Sensing an immediate threat to one of real estate’s growth engines, trade groups and commercial practitioners joined forces and formed coalitions in the common quest to educate members of Congress and their staff about the economic growth and job creation benefits of Section 1031 (like-kind exchanges, in which the profits from one commercial sale can be “rolled over” into a purchase).

Over a multi-month coordinated operation, a veritable brigade of determined coalition members met with a high percentage of members of Congress from both sides of the political aisle. Armed with studies, surveys and statistics, the coalition aimed to convince policymakers that retaining Section 1031 for real estate was essential in a bill designed to create jobs and invest in communities.

The efforts paid off and the repeal bullet was dodged for real property exchanges.

Fast forward to September 2020, and a new and perhaps even greater threat has emerged. This time, the Democratic Party, looking to offset the cost of various spending programs, has targeted 1031s and other so-called “unproductive and unequal tax breaks for real estate investors” for extinction, at least in certain cases.

Too many policymakers do not understand the strong boost that real property exchanges can provide to efforts to reclaim our economy from its doldrums.

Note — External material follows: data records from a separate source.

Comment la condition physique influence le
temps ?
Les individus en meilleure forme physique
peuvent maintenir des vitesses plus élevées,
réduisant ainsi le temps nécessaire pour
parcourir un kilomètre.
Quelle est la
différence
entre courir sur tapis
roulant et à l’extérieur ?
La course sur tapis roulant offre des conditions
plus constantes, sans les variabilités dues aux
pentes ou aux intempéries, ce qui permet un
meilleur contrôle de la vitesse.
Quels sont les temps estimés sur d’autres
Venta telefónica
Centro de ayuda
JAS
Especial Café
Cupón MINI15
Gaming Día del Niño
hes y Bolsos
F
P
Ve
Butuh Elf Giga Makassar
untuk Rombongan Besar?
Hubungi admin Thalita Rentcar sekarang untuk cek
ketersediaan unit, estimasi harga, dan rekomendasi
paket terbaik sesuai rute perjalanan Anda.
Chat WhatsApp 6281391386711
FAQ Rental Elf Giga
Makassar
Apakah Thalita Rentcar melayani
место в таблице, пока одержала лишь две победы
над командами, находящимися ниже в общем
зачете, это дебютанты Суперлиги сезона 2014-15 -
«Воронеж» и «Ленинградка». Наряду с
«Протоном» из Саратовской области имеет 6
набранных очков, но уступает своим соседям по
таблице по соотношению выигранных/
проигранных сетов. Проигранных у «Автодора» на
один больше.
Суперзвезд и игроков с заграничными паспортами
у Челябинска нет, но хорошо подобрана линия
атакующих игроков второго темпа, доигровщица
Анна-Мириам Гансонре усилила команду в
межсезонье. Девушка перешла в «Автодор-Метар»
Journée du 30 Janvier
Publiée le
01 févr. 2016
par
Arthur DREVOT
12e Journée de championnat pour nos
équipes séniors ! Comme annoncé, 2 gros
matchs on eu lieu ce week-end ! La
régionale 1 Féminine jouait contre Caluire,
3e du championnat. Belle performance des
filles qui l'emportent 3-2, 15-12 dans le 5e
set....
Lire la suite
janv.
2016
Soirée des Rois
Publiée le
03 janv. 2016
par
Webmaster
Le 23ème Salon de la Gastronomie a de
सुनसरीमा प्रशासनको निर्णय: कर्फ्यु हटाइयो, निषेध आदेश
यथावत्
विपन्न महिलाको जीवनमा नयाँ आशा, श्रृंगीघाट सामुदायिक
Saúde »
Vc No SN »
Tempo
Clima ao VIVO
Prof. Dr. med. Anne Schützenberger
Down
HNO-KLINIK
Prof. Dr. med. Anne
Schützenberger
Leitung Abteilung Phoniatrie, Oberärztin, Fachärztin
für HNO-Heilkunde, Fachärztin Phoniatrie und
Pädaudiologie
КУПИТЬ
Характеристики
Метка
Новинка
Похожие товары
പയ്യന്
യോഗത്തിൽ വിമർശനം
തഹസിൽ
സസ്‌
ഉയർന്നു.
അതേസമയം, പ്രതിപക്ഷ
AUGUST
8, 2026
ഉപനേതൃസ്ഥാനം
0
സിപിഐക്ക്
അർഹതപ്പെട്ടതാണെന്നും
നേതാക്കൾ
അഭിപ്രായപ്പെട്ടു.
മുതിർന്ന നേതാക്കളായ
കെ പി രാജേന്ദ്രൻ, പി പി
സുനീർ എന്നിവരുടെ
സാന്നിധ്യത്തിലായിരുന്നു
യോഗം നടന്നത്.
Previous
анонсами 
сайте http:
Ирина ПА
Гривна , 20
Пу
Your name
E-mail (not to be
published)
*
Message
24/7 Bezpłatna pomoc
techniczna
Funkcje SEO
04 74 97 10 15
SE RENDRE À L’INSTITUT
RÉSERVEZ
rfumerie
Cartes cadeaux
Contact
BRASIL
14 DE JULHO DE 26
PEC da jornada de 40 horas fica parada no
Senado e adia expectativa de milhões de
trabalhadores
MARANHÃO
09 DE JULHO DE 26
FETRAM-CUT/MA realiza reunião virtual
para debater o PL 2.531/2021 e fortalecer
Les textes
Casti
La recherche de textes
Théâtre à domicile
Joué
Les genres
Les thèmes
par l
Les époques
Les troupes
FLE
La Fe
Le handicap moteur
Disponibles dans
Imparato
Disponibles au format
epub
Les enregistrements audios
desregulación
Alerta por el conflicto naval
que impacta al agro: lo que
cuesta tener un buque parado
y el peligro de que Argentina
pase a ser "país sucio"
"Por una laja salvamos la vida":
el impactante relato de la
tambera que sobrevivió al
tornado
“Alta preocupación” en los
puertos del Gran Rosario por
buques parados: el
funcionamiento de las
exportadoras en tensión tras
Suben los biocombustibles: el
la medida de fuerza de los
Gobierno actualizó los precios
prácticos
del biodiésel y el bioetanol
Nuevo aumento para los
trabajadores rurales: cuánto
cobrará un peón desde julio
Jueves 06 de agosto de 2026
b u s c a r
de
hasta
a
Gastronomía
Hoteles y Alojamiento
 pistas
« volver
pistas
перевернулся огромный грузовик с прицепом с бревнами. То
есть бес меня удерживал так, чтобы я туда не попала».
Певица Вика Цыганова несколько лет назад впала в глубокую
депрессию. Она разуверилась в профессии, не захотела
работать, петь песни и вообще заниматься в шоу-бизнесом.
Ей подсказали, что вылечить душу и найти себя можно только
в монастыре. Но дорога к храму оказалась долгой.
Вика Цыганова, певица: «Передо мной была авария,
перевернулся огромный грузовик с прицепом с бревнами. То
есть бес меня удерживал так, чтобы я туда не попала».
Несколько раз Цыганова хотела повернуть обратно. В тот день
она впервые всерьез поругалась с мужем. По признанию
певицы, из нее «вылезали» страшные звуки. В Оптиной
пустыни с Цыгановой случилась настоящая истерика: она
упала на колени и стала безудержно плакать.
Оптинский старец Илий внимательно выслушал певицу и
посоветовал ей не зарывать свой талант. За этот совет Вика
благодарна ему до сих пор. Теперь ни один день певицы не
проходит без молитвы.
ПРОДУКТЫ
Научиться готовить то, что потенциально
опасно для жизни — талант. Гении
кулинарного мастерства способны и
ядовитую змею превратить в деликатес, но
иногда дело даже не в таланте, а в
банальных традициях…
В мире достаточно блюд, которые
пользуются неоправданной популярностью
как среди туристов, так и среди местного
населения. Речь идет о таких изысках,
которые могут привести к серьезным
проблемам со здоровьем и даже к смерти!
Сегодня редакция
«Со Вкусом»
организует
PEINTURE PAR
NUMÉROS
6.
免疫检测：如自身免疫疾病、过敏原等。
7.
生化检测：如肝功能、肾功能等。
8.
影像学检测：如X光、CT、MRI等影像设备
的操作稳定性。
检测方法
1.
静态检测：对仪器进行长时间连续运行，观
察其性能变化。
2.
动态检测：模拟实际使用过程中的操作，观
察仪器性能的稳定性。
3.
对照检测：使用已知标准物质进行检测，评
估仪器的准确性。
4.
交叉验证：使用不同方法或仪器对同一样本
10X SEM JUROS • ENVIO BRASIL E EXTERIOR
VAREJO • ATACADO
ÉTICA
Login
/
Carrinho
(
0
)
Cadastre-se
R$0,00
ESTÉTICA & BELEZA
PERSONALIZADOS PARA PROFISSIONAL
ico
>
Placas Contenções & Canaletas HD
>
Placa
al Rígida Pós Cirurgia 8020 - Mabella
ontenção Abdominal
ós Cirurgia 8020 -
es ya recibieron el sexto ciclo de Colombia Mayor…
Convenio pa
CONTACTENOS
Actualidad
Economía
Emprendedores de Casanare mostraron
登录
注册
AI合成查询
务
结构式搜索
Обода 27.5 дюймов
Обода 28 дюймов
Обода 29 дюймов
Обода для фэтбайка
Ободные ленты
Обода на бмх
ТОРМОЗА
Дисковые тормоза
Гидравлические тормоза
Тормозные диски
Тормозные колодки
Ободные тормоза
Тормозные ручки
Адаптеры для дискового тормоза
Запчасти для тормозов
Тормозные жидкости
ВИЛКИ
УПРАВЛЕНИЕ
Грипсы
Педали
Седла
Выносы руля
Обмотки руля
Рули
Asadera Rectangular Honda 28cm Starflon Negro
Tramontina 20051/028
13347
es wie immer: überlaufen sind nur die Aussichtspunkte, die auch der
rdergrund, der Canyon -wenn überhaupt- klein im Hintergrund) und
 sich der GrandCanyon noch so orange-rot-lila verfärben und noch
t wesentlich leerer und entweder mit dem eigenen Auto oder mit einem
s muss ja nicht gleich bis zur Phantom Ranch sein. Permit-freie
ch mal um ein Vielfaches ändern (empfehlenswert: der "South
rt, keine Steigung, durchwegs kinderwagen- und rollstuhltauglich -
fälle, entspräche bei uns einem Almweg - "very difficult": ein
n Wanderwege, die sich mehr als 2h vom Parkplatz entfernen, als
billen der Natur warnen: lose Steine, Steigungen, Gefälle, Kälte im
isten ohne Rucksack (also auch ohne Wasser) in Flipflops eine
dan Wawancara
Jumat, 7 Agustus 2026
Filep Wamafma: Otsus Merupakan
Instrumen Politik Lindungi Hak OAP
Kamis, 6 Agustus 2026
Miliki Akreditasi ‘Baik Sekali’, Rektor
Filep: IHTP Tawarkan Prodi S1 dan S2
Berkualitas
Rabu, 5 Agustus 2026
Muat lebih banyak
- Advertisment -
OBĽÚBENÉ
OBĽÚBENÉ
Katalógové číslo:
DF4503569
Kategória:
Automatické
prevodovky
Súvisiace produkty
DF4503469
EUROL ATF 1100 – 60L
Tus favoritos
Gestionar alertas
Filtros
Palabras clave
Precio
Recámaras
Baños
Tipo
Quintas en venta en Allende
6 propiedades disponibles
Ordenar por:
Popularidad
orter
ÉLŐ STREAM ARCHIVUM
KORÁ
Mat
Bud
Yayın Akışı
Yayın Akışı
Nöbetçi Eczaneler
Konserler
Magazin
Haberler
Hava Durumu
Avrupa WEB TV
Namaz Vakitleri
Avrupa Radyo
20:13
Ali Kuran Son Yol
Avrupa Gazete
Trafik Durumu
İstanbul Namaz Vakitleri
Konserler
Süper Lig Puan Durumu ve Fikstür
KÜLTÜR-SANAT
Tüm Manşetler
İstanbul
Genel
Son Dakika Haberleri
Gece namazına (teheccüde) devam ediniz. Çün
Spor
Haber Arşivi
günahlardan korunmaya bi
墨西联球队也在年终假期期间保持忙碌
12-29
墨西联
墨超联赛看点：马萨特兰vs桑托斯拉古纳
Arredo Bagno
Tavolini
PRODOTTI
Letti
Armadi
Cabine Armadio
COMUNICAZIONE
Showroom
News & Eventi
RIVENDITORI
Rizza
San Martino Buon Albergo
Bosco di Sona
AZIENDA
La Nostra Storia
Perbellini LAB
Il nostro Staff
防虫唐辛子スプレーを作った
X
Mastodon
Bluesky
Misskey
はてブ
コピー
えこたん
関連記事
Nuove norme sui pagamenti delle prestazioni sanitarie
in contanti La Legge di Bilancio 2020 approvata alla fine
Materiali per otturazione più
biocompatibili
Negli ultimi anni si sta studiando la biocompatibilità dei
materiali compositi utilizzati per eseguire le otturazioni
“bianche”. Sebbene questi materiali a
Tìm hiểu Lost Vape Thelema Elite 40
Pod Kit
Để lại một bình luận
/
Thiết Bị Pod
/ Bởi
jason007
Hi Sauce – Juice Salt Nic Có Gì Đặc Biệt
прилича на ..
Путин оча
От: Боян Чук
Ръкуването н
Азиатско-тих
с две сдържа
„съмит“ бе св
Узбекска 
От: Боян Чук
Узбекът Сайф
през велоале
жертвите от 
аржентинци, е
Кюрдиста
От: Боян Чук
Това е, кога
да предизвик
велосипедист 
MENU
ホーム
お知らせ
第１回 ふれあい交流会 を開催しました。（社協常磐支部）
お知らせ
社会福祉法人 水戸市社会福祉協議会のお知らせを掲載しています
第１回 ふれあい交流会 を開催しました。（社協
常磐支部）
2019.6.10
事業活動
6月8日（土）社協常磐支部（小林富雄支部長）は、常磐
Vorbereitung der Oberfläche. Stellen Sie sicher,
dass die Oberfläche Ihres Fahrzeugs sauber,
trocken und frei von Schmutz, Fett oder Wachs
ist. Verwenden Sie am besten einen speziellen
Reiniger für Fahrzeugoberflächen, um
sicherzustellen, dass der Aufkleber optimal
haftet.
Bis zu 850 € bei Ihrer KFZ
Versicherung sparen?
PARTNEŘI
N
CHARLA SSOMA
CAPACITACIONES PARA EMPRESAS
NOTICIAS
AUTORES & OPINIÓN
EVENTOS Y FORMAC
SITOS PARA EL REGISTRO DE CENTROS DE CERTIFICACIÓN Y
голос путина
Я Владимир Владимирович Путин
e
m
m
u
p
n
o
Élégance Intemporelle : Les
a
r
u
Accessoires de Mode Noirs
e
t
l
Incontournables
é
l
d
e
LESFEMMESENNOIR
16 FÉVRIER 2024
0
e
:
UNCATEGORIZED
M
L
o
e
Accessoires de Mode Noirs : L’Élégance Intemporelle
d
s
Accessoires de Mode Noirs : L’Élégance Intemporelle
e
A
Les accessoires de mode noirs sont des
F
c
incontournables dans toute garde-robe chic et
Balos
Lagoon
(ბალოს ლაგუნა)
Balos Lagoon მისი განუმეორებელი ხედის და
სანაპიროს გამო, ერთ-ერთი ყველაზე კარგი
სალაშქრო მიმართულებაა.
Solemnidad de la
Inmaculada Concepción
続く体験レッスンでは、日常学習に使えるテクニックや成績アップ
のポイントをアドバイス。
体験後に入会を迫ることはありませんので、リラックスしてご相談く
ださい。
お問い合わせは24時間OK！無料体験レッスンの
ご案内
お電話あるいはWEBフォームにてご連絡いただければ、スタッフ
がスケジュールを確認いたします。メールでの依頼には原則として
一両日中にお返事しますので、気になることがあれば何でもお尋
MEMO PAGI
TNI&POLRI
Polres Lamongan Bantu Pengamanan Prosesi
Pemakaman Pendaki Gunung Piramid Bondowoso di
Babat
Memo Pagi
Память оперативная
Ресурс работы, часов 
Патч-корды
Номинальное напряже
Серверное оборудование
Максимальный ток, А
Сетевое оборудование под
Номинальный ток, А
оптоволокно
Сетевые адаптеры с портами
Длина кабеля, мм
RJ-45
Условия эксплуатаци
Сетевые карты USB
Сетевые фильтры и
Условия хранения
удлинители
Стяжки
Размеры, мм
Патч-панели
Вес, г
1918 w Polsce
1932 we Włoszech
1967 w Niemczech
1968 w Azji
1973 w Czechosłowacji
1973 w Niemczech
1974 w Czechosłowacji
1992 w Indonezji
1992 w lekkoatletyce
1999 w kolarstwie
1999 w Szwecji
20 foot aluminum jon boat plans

It’s quicker and easier to simply believe a tagline about unscrupulous investors ravaging society through the tax code.

To meet this new threat, those who understand the growth benefits of the like-kind exchange must again answer the call to action, organize and prepare to educate their members of Congress and those running for those offices. This process has already begun. A monumental study of the impact of real property exchanges on the economy has been updated to capture the latest data and trends. (Like-Kind Exchange Transactions of Realtors® in 2016-2019)

This paper, written by two outstanding university professors, was instrumental last time in convincing skeptics and friends alike of the need to retain 1031. The new research found that like-kind exchanges have increased significantly from 2016 to 2020 and that they are still used mostly by small investors and business owners.

Armed with the updated data, commercial professionals can hopefully persuade fair-minded policymakers that now is the worst time imaginable to further harm a commercial real estate sector that is being damaged by the pandemic and to take away a critical tool for rebuilding our economy.

Commercial Realtors can play a key role in this education process. Who better knows the communities and economies of the states and districts of Senate and House members? Who can better pull together key commercial leaders to meet with policymakers and convince them that success in rebuilding and hiring has, and can again, come from carefully planned real estate development, based in many cases on the bedrock of the like-kind exchange?